* Text block *
__________

Protists Characteristics – Introduction. Protists (Proto = Greek : first) are unicellular eukaryotes (eu = G : true; karyo = G : nuclei) that blur the distinction between animals and plants. Indeed, all algal, plant and animal life that is, all multicellular life must have evolved from protist ancestors. As with mitochondria and the other membrane bound organelles that characterize eukaryotes, chloroplasts have been acquired by many unicellular organisms through ancient symbiotic relationships. Thus, while some protists ingest solid food particles, others photosynthesize. Still other live amidst decaying plant and animal matter or live as parasites and feed by taking up dissolved organic material and other nutrients across their surface. Some species are capable of 2 or even all 3 nutritional modes either simultaneously or at different times. For this reason, about 140 years ago the great German scientist Ernst Haeckel suggest placing all of the troublesome organisms that weren’t clear plants or animals within a new kingkom, the Protista (protist = G : the very first). Eventually, the Protista came to include everything except plants, animals, fungi and bacteria. But the diversity of protist ultrastructure, life cycles, lifestyles and evolutionary trajectories proved to extreme for a single kingdom to support. Indeed, protists are now distributed among all kingkom. In consequence, in the classification scheme adopted for this edition there is no longer a formal taxonomic category called the protista, although “protist” still serve as a useful general term for referring to this remarkable collection of unicellular eukaryotes.
Invertebrates Classification – Why Determine Evolutionary Trees ? One goal of classification schemes is simply to facilitate discussions about different groups of animals, and ideally to arrange those groups in the correct evolutionary context. But knowing with certainty the precise pattern of evolutionary change that give rise to the present diversity of animal form would give us far more than a convenient and stable classification system. Finding one species of coral, for example, that produces a particular defensive compound of great biomedical potential, we might know which other species were most likely to synthesize related compounds. We would also be better able to understand the sequence of genetic changes involved in body plan evolution and would be able to tell with certainty how many times certain traits had evolved independently within any particular group of animals.

__________

* Data *
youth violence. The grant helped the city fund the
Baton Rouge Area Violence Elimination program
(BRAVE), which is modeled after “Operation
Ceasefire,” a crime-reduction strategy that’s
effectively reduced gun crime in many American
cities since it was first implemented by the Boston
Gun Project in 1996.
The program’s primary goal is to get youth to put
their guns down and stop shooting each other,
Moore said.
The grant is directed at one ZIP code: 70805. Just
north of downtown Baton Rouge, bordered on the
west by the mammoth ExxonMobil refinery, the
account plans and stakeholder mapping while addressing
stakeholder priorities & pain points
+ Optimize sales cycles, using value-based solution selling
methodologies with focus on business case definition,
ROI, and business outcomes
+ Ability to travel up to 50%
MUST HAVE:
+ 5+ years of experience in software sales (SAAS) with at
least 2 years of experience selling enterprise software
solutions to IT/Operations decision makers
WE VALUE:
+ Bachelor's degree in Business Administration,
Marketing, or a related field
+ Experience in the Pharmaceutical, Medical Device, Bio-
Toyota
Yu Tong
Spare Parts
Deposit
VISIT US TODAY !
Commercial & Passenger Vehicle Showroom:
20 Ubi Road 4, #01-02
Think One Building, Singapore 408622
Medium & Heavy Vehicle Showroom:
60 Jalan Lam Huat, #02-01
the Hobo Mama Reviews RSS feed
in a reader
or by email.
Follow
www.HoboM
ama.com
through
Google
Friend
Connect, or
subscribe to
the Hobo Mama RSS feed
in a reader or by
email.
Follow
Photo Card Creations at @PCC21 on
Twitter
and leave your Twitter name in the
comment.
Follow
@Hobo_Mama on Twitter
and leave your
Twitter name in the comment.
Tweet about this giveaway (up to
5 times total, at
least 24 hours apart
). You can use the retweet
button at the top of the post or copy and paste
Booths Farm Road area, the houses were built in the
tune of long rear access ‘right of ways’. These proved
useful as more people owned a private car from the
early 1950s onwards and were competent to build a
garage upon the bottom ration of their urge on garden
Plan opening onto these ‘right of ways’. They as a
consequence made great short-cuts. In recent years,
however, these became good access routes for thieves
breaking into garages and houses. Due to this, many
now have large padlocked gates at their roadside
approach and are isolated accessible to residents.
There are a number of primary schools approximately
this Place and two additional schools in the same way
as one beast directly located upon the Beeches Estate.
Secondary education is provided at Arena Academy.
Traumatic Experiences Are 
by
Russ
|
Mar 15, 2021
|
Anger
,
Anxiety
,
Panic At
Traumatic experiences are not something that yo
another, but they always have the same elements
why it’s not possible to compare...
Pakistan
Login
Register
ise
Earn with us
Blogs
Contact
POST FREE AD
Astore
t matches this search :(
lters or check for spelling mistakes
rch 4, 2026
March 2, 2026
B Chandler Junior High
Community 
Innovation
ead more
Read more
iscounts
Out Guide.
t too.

__________

* What to produce *
Resume the biology text on protists and invertebrate classification, continuing after its final sentence.

* Result *
Invertebrates Classification – Classification by Evolutionary Relationship. Probably the most familiar classification scheme is the taxonomic framework established about 250 years ago (1758) by Carolus Linnaeus. The system is hierarchical, that is one category contain less inclusive groups, which in turn contain still less inclusive groups and so on :
Kingdom – Phylum – Class – Order – Family – Genus – Species
Many subgroups are superimposed upon this basic framework. One encounters among arthropods, for example, subclasses within classes, suborders within orders, infraorders within suborders, and even sections within infraorders, and families are grouped together within superfamilies. Any named group of organisms that is sufficiently distict to be assigned to such a category is called a taxon. The member of any given taxon show a high degree of similarity morphological, developmental, biochemical, genetic and sometimes behavioral and are presumed to be more closely related to each other than to the members of any other taxon at the same taxonomic level. The members of a particular order of snails, for example, are all presumed to have evoleved from a single ancestor that is not an ancestor of snail in the orders. Similarity, all the members of any particular phylum are presumed to have evolved from a single ancestral form. Such group, at every taxonomic level, are said to be monophyletic. Most modern workers ar now agree that all monophyletic groups must also include all descendants of originating ancestor. A group that does not do so is said to be paraphyletic. By this definition, the invertebrates form a paraphyletic group, since their vertebrate descendants are excluded.